Le syndic coopératif peut également confier certaines tâches à des prestataires extérieurs ou demander un avis technique à tout professionnel.

Interdiction de rémunérer les membres du conseil syndical

Les fonctions de président et de membre du conseil syndical ne peuvent pas être rémunérées. Aucune contrepartie financière ne peut leur être versée pour l'acomplissement de leurs tâches. Ils assurent ainsi leurs missions bénévolement.

Désignation d'un contrôleur des comptes

L'assemblée générale des copropriétaires doit désigner une ou plusieurs personnes pour assurer le contrôle des comptes du syndicat coopératif.

Il peut s'agir :

  • D'un copropriétaire, sauf l'époux ou épouse, concubin, les descendants, ascendants ou préposés du syndic ou l'un des membres du conseil syndical ou leurs partenaires liés à eux par un pacte civil de solidarité (Pacs)
  • Ou d'un expert-comptable
  • Ou d'un commissaire aux comptes.

La désignation du contrôleur des comptes est votée lors de l’assemblée générale à la majorité simple.

Le contrôleur des comptes est ainsi chargé de la transparence et de la bonne gestion financière du syndicat des copropriétaires. Il doit faire un compte rendu de l'exécution de sa mission chaque année à l'assemblée générale.

  À savoir

Le mandat du copropriétaire désigné pour contrôler les comptes du syndicat ne peut dépasser 3 ans. Le mandat est renouvelable. Il ne donne jamais lieu à rémunération.
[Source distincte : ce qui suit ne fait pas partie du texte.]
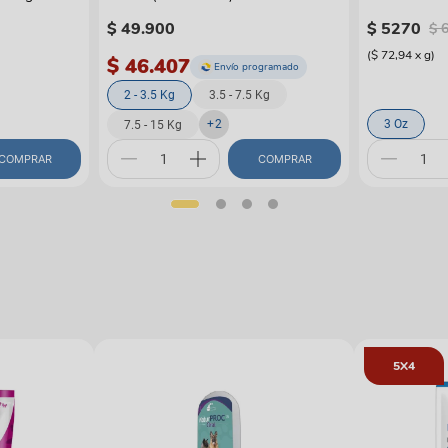
$
49
.
900
$
5270
$
(
$ 72,94
x
g
)
$ 46.407
Envío programado
2 - 3.5 Kg
3.5 - 7.5 Kg
+
2
3 Oz
7.5 - 15 Kg
COMPRAR
COMPRAR
5X4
Mention de la forme coopérative dans les documents

Dans un syndicat de forme coopérative, les actes et documents établis au nom du syndicat doivent préciser sa forme coopérative.

Cette exigence vise à informer clairement les tiers sur le mode d’organisation du syndicat et sur l’identité de son représentant (président du conseil syndical ‑ syndic).

L'abandon de la forme coopérative du syndicat doit être votée en assemblée générale à la majorité absolue.